The DataFrame API is well documented in the API reference on docs.rs.

Refer to the Expressions Refence for available functions for building logical expressions for use with the DataFrame API.

DataFrame Transformations

These methods create a new DataFrame after applying a transformation to the logical plan that the DataFrame represents.

DataFusion DataFrames use lazy evaluation, meaning that each transformation is just creating a new query plan and not actually performing any transformations. This approach allows for the overall plan to be optimized before execution. The plan is evaluated (executed) when an action method is invoked, such as collect.

Function

Notes

aggregate

Perform an aggregate query with optional grouping expressions.

distinct

Filter out duplicate rows.

except

Calculate the exception of two DataFrames. The two DataFrames must have exactly the same schema

filter

Filter a DataFrame to only include rows that match the specified filter expression.

intersect

Calculate the intersection of two DataFrames. The two DataFrames must have exactly the same schema

join

Join this DataFrame with another DataFrame using the specified columns as join keys.

limit

Limit the number of rows returned from this DataFrame.

repartition

Repartition a DataFrame based on a logical partitioning scheme.

sort

Sort the DataFrame by the specified sorting expressions. Any expression can be turned into a sort expression by calling its sort method.

select

Create a projection based on arbitrary expressions. Example: df..select(vec![col("c1"), abs(col("c2"))])?

select_columns

Create a projection based on column names. Example: df.select_columns(&["id", "name"])?.

union

Calculate the union of two DataFrames, preserving duplicate rows. The two DataFrames must have exactly the same schema.

union_distinct

Calculate the distinct union of two DataFrames. The two DataFrames must have exactly the same schema.

with_column

Add an additional column to the DataFrame.

with_column_renamed

Rename one column by applying a new projection.

DataFrame Actions

These methods execute the logical plan represented by the DataFrame and either collects the results into memory, prints them to stdout, or writes them to disk.

Function

Notes

collect

Executes this DataFrame and collects all results into a vector of RecordBatch.

collect_partitioned

Executes this DataFrame and collects all results into a vector of vector of RecordBatch maintaining the input partitioning.

execute_stream

Executes this DataFrame and returns a stream over a single partition.

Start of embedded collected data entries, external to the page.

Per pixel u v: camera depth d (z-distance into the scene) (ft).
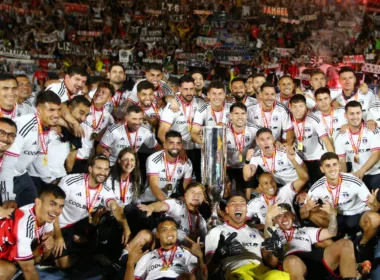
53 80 24.67
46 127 17.42
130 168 18.42
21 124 16.85
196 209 17.92
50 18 55.88
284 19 62.90
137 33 58.59
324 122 24.21
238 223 16.56
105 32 57.62
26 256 13.87
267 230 15.94
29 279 14.11
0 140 14.93
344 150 22.16
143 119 23.61
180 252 15.47
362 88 26.16
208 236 16.37
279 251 14.89
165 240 15.17
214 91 23.65
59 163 20.25
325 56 58.13
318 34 62.44
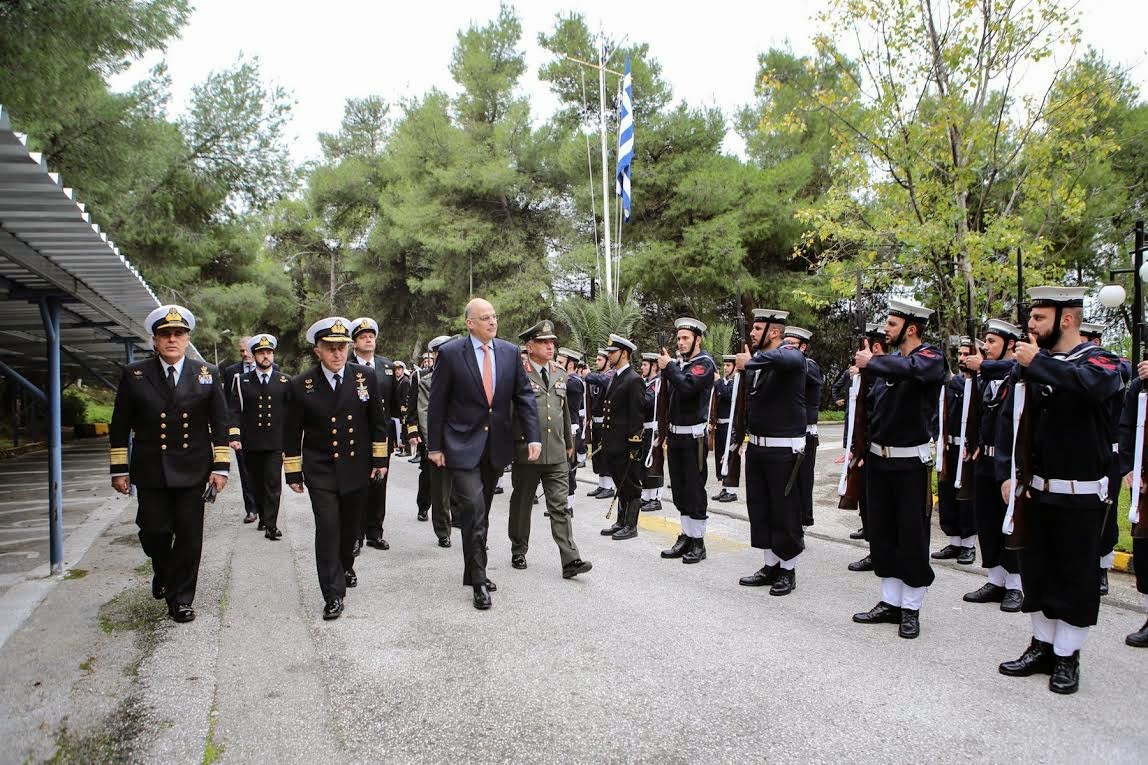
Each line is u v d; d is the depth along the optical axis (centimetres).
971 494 586
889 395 505
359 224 3947
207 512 955
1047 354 406
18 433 1994
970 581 630
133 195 1557
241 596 580
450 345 573
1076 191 1055
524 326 2797
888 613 516
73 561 688
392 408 933
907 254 1099
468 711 379
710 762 330
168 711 381
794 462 579
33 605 556
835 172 1190
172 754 339
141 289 782
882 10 1048
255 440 796
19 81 968
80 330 1095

execute_stream_partitioned

Executes this DataFrame and returns one stream per partition.

show

Execute this DataFrame and print the results to stdout.

show_limit

Execute this DataFrame and print a subset of results to stdout.

write_csv

Execute this DataFrame and write the results to disk in CSV format.

write_json

Execute this DataFrame and write the results to disk in JSON format.

write_parquet

Execute this DataFrame and write the results to disk in Parquet format.

Other DataFrame Methods

Function

Notes

explain

Return a DataFrame with the explanation of its plan so far.

registry

Return a FunctionRegistry used to plan udf’s calls.

schema

Returns the schema describing the output of this DataFrame in terms of columns returned, where each column has a name, data type, and nullability attribute.

to_logical_plan

Return the optimized logical plan represented by this DataFrame.

to_unoptimized_plan

Return the unoptimized logical plan represented by this DataFrame.